When words are removed from a contract, deciding what to bring back into the court room can be a tricky business. A recent TCC case provides an example

Ian Yule

The case of J Murphy & Sons Ltd vs Beckton Energy Ltd earlier this year was, on the face of it, just another failed attempt by a contractor to prevent its employer making a call on an “on demand” performance bond. However, the judgment raises interesting points about the interpretation of contracts, especially as to whether a court can take into account the fact that the parties have chosen to delete words from a standard form of contract.

The standard form used in this particular case was a FIDIC Yellow Book (Design and Build) 1999 with amendments – which was appropriate for the construction of a combined heat and power plant. The Yellow Book has a clause that requires the employer to notify the contractor if it considers itself to be entitled to any payment under any of the conditions. It is usually the contractor who uses this clause but the employer may also have claims, not least for liquidated damages (LDs) for delay. If notice is given, the engineer, as the employer’s agent, must make a fair determination of what is due (Hamish Lal discussed what a fair determination is in his Building column – Engineering anxiety, 6 May 2016, page 40).

In the Murphy case, a key question was whether Beckton’s right to deduct LDs first required notice to be given, and the “engineer determination” procedure to be gone through. If not, Beckton could undoubtedly go ahead and call the bond.

Historically, the courts did not allow deleted words to be considered in interpreting contracts at all.
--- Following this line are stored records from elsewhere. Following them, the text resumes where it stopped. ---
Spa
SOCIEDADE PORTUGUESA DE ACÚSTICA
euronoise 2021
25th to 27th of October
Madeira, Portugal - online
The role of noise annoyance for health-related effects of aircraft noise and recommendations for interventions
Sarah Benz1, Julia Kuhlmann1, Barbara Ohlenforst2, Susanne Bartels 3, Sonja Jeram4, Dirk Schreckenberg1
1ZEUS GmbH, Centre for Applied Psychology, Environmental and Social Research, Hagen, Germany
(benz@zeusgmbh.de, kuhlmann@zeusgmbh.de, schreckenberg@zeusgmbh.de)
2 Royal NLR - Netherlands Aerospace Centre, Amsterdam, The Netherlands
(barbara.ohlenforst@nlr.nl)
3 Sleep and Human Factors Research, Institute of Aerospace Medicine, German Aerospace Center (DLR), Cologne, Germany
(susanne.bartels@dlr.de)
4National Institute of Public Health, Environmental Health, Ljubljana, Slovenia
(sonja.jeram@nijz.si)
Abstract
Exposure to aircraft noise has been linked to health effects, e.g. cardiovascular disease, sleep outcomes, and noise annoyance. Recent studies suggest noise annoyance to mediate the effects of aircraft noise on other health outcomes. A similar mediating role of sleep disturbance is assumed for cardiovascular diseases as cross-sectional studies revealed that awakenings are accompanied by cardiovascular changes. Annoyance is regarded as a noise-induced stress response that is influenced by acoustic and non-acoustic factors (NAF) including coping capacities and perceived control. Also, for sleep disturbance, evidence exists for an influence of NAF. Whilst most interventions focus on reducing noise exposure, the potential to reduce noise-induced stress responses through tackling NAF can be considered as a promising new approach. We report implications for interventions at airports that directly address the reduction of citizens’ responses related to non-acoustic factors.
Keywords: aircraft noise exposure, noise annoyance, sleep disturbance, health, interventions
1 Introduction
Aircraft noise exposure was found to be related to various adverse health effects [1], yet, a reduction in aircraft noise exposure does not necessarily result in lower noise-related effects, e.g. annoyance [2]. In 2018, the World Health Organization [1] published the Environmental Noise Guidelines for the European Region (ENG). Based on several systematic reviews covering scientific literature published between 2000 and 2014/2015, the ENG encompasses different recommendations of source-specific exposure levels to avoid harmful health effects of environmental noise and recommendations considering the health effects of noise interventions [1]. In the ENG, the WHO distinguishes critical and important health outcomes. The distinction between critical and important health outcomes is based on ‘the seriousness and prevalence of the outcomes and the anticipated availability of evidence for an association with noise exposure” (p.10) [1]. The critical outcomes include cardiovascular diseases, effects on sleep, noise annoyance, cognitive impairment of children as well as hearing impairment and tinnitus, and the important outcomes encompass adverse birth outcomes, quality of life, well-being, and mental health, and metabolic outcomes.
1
You could only look at what was there, not at what was not there

The unamended FIDIC contract specifically says that if an employer wants to deduct LDs, it must first give a notification and, if necessary, have the matter referred to the engineer. But in the Murphy contract, that part had been deleted. Did that mean that the parties must have positively intended that the employer need not bother with all of that?

A non-lawyer looking at this might say: “Yes, surely that is exactly what they must have meant. Why else delete the words?” However, things are not that simple. Historically, the courts did not allow deleted words to be considered in interpreting contracts at all. You could only look at what was there, not at what was not there.
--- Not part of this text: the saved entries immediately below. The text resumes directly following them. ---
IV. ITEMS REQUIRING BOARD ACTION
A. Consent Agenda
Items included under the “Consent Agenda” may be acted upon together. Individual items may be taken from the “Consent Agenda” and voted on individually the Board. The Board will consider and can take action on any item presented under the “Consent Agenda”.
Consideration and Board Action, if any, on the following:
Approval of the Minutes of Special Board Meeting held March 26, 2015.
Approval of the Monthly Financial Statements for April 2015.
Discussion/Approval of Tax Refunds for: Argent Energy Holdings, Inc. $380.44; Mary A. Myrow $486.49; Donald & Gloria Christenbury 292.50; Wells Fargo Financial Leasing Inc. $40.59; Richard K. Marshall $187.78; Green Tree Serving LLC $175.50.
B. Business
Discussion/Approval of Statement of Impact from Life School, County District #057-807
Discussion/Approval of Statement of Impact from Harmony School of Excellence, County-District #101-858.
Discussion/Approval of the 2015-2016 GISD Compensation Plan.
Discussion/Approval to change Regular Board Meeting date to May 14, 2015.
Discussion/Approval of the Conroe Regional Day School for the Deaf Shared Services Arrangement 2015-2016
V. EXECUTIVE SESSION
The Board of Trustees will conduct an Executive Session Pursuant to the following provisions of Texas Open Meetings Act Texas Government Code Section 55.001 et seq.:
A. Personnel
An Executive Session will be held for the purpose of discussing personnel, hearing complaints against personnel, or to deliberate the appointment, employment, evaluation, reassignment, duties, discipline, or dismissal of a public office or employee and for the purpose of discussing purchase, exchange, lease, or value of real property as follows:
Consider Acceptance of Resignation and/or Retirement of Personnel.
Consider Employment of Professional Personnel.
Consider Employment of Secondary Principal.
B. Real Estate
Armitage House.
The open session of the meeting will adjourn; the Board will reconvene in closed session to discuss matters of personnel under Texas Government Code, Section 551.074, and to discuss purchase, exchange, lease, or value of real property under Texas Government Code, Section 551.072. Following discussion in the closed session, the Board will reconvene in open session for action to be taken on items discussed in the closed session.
More recently, this approach has changed a little. In a non-construction case a few years ago (Mopani Copper Mines plc vs Millennium Underwriting Ltd), the judge decided that he could take into account the deletion of words in a reinsurance policy. He held that, particularly in the context of emails that formed part of the contract, the deletion showed what the parties were not agreeing – and why. So it seems that if the court is faced with an ambiguity and if the deletion can be said to show what the parties did not want, then the court can look at deleted words to see whether they shed any light on matters.

The judge in Murphy was persuaded by Beckton’s arguments on various grounds. The regime about notification and “engineer determination” did not easily tie in with the LDs clause, she said. Also, the requirement for Beckton to notify Murphy before claiming “any payment” did not, in context, cover claims for LDs. But the judge was also cautiously prepared to consider the deletion in coming to her decision. She said it was consistent with the parties’ intention to give Beckton a standalone right to deduct and that it was also relevant as background. So Beckton was entitled to deduct LDs and call the bond.

It may seem that considering what has been deleted is common sense. Why should a court shut its eyes to something? However, there are at least two problems

It may seem that this trend towards considering what has been deleted as well as what has been left in is only common sense. Why should a court shut its eyes to something? However, there are potentially at least two problems.

First, if a deletion is relied upon by one party, the other may want to start calling some evidence about the reasons for the deletion. That could lead courts down the road of discussing pre-contract negotiations – and evidence about those is very definitely off-limits.

Secondly, suppose a standard form contract has simply been retyped without any reference to the deleted words at all (as opposed to saying “delete sub-clause 2(3)”, for example). This ought to make no difference, of course. But then the signed document would not refer to the deleted words at all, and referring to a deletion would seem uncomfortably like using one contract (the standard form) to help interpret another.

Standard building contracts are very often amended. It is unfortunate that the law on reviewing deletions, much of which dates from the 19th century, is still unclear.